=== 読む文章 ===
さらに、新型ローグ(Rogue)のコンソールは、最近流行りのフローティングデザインとなっており、シフトノブなどが取り付いているところの下側も物置きスペースとして活用できるようになっています。
エアコン
エアコンは、運転席、助手席、後席の3つのゾーンでそれぞれ温度設定が可能となっています。
さらに、後席にもシートヒーターが設定されています。
至れり尽くせりですね。
荷室
続いて、荷室を比較してみましょう。
荷室は、左右のでっぱりが減って、広くなったように見えますね。
また、今のエクストレイルと同じように、新型ローグ(Rogue)も上側のボードが2枚に分割されていて、この上側のボードを取り外して使うこともできますし、1つを立てて、ディバイダーとして使うこともできます。
こうやってディバイダーとして使えば、汚したくない物や、潰したくない物などを分けて置くことができるので便利ですね。
サイズ
では、ここからは、実際の寸法を比較してみましょう。
比較対象として、エクストレイルと同じクラスのトヨタRAV4、ホンダCR-V、マツダCX-5も並べています。
全長×全幅
まずは、全長と全幅からです。
こちらには、横軸に全長、縦軸に全幅をとったグラフを示しました。
これを見ると、今のエクストレイルは、RAV4やCR-Vに対して、全長は長く、幅は狭いという状況だったのですが、新型ローグ(Rogue)は、全長は依然この中では最も長いものの、全幅はCX-5に並びました。
全長×全高
続いて、こちらには、横軸に全長、縦軸に全高をとったグラフを示しました。
今のエクストレイルは、RAV4やCR-V、CX-5に対して、50〜60mmほど全高が高かったのですが、新型ローグ(Rogue)は、RAV4やCR-Vにはまだ届かないものの、CX-5よりも低くなりました。
こうして見てみると、最近は、SUVと言えどもその中でローアンドワイドなデザイントレンドとなっていたのですが、エクストレイルもしっかりとその波に乗ってきたようです。
室内広さ
次に室内広さを比較してみましょう。
なお、各寸法はアメリカの自動車専門メディアMotor Trendの調査結果を参考にしています。
座席空間高さ
では、まずは前席空間の高さと後席空間の高さをそれぞれ比較してみましょう。
こちらには、青い棒で前席空間の高さ、緑の棒で後席空間の高さをとったグラフを示しました。
これを見ると、今のエクストレイルは、前席空間の高さがRAV4やCR-Vに対して、かなり大きくとれていました。
新型ローグ(Rogue)は、全高が低くなってしまった分、前席空間の高さも少し減ってしまいましたが、それでも、RAV4やCR-Vに対して見ると、十分に広くなっています。
一方で、後席空間高さを比較して見ると、今のエクストレイルは、他の車と比べると、10〜20mmほど小さくなっていました。
ただ、新型ローグ(Rogue)は20mmほど改善し、CR-Vと同じくらいの広さとなっています。
レッグルーム
次に、足元のスペース「レッグルーム」です。
=== 保存レコード ===
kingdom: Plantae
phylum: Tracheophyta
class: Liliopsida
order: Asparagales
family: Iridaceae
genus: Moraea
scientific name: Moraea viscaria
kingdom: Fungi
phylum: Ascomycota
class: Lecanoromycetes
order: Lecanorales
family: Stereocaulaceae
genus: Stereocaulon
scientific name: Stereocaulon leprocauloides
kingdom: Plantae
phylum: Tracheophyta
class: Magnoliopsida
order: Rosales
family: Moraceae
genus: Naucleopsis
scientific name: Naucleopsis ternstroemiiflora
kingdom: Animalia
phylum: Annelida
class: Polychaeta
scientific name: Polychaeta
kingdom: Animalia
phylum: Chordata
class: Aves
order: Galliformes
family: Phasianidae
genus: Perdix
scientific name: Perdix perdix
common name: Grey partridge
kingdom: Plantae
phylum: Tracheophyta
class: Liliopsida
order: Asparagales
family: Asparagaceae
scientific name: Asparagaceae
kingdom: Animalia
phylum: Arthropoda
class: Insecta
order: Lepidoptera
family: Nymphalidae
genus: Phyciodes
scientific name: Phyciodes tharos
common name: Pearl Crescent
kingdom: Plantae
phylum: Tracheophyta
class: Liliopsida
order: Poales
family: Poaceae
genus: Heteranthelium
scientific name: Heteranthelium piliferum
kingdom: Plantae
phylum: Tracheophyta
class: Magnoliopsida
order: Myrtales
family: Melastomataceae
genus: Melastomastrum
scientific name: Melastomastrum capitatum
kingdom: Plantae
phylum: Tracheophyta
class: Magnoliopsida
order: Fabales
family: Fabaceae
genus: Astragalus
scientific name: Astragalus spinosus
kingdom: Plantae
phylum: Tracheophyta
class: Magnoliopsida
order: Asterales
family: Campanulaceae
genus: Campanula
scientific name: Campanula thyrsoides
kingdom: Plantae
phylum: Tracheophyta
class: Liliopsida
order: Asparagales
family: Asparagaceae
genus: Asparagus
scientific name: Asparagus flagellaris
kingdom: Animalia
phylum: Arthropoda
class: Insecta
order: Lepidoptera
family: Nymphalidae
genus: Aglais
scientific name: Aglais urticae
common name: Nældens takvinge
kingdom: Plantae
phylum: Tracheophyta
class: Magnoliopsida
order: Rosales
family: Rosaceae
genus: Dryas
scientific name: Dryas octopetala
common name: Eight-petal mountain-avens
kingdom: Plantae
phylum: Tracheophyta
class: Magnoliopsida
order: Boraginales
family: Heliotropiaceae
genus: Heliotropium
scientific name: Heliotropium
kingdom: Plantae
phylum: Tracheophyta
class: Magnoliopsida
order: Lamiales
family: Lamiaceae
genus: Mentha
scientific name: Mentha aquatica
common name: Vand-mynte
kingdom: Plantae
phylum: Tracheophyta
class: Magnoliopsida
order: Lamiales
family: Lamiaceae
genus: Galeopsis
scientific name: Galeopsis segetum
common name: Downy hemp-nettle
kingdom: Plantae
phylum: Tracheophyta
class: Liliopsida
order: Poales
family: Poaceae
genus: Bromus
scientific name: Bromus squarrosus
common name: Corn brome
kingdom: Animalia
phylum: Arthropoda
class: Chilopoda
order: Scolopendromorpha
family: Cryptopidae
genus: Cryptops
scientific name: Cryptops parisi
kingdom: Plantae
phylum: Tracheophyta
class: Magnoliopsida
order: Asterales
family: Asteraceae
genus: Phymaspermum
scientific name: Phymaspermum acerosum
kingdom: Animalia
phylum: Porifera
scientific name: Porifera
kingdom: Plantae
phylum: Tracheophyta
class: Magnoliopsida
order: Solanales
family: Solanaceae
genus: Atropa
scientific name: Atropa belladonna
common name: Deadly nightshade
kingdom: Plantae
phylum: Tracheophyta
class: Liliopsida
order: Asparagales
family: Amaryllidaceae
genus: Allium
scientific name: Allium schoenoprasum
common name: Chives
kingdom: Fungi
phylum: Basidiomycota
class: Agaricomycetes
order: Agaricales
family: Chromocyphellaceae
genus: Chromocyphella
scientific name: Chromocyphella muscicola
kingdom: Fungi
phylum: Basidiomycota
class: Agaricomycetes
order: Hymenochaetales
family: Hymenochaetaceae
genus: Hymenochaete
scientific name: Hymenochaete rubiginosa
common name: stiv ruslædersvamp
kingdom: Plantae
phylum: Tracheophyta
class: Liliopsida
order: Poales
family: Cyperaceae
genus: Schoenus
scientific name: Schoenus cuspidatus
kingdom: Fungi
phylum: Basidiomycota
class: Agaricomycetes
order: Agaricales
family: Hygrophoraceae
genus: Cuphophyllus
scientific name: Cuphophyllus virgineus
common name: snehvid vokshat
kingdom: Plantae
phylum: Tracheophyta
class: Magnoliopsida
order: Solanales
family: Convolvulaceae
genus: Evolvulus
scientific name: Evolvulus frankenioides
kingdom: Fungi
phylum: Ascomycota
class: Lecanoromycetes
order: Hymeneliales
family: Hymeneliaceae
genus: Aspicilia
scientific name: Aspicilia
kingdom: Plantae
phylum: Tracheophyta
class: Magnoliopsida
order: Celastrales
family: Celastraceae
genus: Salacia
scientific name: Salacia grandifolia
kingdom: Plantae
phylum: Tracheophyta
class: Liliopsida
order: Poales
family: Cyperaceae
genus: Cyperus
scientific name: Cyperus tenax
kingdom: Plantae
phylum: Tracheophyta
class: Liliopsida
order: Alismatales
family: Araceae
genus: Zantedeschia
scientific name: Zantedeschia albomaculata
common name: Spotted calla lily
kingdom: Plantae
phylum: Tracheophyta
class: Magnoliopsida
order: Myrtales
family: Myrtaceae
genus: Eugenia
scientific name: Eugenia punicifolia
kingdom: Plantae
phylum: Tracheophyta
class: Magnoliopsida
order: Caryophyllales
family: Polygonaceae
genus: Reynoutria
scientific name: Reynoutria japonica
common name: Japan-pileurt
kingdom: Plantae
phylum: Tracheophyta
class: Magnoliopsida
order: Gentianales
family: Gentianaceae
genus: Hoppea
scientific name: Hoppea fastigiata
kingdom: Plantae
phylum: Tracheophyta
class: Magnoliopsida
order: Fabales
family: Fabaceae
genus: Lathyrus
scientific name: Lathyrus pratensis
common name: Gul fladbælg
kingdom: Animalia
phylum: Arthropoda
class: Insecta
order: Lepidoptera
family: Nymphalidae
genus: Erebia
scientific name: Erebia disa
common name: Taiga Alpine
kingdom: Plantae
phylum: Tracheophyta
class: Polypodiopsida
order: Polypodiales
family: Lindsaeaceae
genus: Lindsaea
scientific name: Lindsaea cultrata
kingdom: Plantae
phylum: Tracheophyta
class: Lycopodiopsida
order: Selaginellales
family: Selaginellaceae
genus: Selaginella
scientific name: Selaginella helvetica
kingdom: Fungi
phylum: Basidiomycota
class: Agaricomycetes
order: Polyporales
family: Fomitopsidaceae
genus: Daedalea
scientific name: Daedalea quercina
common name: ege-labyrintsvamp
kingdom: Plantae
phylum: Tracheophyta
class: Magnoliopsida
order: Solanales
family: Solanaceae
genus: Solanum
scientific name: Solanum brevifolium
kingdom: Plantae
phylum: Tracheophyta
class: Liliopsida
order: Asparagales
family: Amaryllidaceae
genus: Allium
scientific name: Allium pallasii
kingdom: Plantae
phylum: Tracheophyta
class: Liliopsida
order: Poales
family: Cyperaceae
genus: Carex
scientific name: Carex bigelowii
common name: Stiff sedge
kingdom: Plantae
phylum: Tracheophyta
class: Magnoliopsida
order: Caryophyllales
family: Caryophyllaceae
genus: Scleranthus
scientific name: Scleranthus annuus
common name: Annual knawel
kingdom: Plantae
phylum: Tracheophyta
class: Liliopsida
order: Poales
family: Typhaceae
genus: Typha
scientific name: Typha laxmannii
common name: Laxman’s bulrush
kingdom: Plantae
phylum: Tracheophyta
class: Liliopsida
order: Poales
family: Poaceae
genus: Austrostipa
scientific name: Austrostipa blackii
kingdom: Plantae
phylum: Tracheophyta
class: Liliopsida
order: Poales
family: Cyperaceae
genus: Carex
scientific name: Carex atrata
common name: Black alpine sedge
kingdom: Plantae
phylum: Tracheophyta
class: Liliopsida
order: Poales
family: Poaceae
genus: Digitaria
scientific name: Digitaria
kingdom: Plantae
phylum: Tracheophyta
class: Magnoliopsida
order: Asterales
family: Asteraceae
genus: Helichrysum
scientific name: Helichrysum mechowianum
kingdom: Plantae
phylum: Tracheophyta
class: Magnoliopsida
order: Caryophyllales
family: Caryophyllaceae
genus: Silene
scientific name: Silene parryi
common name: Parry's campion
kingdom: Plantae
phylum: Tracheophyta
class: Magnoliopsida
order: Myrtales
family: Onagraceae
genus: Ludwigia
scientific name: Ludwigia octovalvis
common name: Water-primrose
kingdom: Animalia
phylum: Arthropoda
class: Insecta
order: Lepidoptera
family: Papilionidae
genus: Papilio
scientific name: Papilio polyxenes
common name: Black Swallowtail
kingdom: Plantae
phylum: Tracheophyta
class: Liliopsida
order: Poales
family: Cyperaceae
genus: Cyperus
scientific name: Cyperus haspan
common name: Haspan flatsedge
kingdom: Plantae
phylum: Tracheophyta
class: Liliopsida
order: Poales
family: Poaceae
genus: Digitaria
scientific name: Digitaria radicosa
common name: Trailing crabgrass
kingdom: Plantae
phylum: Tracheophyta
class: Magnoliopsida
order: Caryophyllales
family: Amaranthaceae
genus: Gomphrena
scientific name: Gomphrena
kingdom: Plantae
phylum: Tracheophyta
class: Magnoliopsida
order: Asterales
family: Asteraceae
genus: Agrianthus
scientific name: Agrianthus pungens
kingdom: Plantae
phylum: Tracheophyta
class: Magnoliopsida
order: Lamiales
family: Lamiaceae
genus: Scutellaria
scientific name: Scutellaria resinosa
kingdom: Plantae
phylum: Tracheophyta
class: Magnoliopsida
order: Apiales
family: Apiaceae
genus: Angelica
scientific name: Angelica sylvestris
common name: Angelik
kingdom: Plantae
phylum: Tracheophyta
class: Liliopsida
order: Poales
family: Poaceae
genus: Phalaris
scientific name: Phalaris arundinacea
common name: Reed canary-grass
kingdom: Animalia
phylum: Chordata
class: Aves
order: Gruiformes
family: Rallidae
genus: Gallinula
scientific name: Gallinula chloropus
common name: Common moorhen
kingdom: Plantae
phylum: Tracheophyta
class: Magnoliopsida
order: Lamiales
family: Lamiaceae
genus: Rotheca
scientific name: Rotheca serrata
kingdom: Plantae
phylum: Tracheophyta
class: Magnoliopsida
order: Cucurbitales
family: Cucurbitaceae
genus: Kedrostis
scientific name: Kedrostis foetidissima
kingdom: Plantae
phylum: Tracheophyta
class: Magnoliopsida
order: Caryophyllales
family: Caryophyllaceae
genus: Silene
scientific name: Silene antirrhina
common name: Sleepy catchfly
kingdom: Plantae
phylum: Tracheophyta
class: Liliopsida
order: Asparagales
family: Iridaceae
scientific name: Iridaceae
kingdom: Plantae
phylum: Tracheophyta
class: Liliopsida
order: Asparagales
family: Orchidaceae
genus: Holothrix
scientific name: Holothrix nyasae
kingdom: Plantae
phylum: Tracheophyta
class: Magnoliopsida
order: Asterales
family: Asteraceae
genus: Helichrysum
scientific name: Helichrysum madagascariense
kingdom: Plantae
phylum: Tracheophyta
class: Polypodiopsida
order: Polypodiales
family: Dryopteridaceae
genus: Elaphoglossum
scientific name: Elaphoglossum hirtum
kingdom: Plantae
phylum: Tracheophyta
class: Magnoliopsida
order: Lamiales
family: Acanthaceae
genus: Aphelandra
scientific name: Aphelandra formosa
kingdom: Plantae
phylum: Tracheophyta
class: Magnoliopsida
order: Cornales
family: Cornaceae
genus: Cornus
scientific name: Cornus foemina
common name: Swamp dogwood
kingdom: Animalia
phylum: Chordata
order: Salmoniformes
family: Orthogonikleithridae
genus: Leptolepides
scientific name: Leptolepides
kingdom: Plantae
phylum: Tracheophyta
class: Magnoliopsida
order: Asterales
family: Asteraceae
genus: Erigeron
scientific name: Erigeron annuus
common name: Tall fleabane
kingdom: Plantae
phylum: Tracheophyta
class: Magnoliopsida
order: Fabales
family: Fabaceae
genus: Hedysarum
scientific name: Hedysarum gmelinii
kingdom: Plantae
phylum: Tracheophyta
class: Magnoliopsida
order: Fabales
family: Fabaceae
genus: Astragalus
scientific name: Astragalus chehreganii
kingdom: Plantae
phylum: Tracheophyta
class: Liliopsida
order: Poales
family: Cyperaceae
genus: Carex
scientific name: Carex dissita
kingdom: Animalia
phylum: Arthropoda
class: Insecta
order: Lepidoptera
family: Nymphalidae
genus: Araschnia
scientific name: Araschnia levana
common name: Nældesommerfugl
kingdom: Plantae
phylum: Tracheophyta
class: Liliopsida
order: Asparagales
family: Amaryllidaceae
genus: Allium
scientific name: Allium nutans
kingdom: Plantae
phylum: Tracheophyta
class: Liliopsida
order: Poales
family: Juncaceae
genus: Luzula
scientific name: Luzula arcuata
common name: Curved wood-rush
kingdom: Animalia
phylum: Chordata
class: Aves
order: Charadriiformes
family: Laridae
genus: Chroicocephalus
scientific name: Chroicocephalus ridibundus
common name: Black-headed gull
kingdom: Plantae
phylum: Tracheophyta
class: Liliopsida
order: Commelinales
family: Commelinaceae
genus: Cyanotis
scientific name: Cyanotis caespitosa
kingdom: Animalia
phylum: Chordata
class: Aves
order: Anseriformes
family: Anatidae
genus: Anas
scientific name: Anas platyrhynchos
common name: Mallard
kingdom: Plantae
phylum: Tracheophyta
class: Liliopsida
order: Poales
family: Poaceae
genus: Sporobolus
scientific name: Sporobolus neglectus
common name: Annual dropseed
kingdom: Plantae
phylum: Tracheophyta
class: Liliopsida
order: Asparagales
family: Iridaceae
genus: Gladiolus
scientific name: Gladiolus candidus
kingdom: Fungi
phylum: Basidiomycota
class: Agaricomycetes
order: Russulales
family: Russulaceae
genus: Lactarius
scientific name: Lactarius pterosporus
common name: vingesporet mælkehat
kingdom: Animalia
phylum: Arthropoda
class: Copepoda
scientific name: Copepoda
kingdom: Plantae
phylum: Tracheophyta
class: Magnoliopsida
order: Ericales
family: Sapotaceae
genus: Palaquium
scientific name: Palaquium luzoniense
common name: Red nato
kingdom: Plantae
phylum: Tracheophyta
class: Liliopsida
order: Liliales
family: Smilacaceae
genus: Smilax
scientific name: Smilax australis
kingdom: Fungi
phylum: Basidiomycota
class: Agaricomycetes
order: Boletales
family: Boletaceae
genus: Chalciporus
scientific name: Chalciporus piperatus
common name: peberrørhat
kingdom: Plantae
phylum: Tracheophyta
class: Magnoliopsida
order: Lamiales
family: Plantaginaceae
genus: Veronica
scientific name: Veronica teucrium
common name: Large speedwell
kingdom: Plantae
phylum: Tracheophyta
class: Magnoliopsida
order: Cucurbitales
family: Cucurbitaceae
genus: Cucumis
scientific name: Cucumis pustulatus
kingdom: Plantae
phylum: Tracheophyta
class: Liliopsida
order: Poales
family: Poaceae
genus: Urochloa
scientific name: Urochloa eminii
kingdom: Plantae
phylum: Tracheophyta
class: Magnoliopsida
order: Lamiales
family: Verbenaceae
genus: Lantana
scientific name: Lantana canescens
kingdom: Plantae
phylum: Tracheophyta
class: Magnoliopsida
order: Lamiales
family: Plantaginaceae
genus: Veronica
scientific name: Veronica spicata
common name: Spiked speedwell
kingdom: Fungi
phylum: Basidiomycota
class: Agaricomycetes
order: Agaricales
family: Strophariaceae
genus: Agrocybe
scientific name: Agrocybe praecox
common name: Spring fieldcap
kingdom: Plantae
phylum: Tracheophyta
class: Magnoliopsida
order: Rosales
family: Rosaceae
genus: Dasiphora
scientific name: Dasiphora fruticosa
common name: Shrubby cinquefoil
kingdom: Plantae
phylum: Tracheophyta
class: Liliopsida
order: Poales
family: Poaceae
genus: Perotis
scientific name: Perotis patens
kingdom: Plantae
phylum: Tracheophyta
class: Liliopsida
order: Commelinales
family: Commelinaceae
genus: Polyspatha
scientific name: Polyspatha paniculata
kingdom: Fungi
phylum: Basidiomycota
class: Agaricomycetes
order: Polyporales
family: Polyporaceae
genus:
===
*出題:*
新型ローグと現行エクストレイルを比べた文章の続きを、最後の文のあとから書いてください。

*解答:*
こちらには、前席のレッグルームを青色の棒で、後席のレッグルームを緑色の棒で示しました。
新型ローグ(Rogue)の前席のレッグルームは、40mmほど今のエクストレイルに対して減ってしまいましたが、それでも同じクラスのSUVと比較すると最も足元が広いようです。
一方で、後席のレッグルームは、今までCR-VやCX-5と比べると大きく差をつけられていたのですが、新型ローグ(Rogue)は、まだCR-VやCX-5には届かないものの、15mmほど改善しました。
ショルダールーム
最後に、横方向の広さ「ショルダールーム」を比べてみましょう。
これまでと同様に、前席のショルダールームを青色の棒で、後席のショルダールームを緑色の棒で示しました。
このグラフを見ると、新型ローグ(Rogue)の前席のショルダールームは、今のエクストレイルに対して12mm改善し、CX-5と同じレベルとなりました。
全幅が拡大された分、室内の広さも改善しているようです。
一方、新型ローグ(Rogue)の後席のショルダールームは、今のエクストレイルと変わっておらず、同じ寸法となっています。
エンジン
本来であればエンジンの比較もしたいところですが、日本仕様のエクストレイルと北米仕様のローグでは、元々搭載されているエンジンが違うので、直接比較ができません。
日本のエクストレイルは、2.0L直列4気筒エンジンを搭載していますが、北米仕様は2.5L直列4気筒エンジンを搭載しています。
新型ローグも、前型モデルと同じ2.5Lエンジンを搭載してきました。
このことを考えると、日本で発売される新型エクストレイルには、今のエクストレイルと同じ2.0Lエンジンが搭載されるのではないかと予想されます。
また、日本ではe-POWER仕様も発売されるのではないかという噂もあるようです。
先進システム
続いて、搭載される先進システムを見てみましょう。
こちらには、今のエクストレイルと新型ローグそれぞれに搭載されている先進システムの一覧を示しました。
○がついているシステムが搭載されているシステムです。
これを見ると、今のエクストレイルに対して、新型ローグは、バックで下がった時に障害物を検知して自動ブレーキをかけてくれる「リア自動ブレーキ」が追加されました。
さらに、スカイラインなどにも搭載されている、手を離しての自動運転が可能な「プロパイロット2.0」が最上位グレードで標準設定となっています。
ビークル・モーション・コントロール
また、今のエクストレイルに無かったシステムとして、2WD、4WDの全車にビークル・モーション・コントロールが設定されます。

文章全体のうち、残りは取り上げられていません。